Top of Material for the task
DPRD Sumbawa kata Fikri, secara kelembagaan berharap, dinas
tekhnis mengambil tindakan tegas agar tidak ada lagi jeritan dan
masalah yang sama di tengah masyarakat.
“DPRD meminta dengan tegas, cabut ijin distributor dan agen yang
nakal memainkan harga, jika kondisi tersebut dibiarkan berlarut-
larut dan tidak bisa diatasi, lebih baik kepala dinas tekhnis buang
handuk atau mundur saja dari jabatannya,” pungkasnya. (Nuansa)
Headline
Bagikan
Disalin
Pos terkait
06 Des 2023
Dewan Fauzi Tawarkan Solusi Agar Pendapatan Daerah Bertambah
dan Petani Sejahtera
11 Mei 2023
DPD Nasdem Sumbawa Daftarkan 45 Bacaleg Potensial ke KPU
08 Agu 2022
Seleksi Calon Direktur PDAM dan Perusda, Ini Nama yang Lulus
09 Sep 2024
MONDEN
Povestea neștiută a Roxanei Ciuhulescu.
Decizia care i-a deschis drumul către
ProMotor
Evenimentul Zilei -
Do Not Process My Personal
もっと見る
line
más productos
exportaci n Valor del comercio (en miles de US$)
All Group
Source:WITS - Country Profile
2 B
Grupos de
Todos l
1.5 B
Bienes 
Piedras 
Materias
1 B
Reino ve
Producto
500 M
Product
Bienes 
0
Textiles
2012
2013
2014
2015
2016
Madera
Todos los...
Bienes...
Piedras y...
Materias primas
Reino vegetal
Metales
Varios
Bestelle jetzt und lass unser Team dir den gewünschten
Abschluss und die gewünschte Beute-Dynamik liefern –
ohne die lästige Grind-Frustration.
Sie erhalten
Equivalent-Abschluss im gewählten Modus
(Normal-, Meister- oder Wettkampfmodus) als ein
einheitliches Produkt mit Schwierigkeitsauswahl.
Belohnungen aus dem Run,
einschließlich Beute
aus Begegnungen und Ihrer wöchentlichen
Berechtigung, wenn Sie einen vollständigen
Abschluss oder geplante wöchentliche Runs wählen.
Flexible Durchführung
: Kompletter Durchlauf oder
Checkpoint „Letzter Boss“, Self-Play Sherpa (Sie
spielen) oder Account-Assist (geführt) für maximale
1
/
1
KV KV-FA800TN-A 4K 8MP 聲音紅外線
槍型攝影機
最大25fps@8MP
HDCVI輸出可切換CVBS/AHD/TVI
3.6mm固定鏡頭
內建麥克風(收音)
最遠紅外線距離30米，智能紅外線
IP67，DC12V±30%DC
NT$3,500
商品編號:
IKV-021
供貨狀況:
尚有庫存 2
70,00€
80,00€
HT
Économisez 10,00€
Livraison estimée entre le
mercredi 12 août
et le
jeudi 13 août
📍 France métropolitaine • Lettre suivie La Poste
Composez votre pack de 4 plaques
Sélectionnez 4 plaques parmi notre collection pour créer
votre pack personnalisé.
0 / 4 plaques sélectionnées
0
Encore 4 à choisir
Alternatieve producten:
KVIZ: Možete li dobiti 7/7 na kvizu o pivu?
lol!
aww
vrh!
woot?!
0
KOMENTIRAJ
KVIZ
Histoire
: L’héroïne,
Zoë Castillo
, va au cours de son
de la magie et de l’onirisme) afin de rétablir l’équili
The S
Bottom of Material for the task
Top of Material for the task
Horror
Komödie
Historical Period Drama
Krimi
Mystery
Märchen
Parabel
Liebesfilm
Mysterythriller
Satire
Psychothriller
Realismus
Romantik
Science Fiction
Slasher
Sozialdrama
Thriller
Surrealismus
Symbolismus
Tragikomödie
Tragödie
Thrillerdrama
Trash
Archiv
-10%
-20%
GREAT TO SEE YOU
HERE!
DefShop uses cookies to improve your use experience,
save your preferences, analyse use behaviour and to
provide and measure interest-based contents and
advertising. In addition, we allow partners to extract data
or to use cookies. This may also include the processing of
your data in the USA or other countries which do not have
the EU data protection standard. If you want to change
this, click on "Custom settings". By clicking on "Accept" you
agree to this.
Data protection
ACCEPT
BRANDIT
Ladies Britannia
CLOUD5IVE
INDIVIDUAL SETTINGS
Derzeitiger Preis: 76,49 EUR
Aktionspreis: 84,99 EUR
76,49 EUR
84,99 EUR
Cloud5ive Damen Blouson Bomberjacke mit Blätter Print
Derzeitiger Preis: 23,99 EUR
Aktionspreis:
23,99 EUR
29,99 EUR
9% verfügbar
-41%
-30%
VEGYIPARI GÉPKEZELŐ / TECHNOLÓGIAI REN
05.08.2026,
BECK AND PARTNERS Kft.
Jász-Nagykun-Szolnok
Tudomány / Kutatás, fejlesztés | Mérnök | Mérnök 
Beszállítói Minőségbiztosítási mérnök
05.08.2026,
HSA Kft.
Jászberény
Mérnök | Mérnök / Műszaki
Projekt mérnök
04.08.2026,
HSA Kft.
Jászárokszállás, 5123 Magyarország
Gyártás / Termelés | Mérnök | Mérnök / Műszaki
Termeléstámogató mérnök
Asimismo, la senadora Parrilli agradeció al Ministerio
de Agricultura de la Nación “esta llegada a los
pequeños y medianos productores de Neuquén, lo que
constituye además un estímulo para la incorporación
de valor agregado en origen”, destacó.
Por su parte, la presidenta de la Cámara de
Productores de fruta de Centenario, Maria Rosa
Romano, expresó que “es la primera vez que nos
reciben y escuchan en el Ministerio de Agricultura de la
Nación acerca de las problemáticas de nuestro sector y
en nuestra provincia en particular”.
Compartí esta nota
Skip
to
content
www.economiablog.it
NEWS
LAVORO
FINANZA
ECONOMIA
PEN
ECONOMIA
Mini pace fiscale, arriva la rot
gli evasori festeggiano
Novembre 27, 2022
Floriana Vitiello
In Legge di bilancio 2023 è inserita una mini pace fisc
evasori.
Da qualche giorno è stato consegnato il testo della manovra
Bottom of Material for the task
# Required action
Restate word for word only the lines above from the line containing "DPRD Sumbawa kata" to the line containing "06 Des 2023", both of them included.

# Answer box
DPRD Sumbawa kata Fikri, secara kelembagaan berharap, dinas
tekhnis mengambil tindakan tegas agar tidak ada lagi jeritan dan
masalah yang sama di tengah masyarakat.
“DPRD meminta dengan tegas, cabut ijin distributor dan agen yang
nakal memainkan harga, jika kondisi tersebut dibiarkan berlarut-
larut dan tidak bisa diatasi, lebih baik kepala dinas tekhnis buang
handuk atau mundur saja dari jabatannya,” pungkasnya. (Nuansa)
Headline
Bagikan
Disalin
Pos terkait
06 Des 2023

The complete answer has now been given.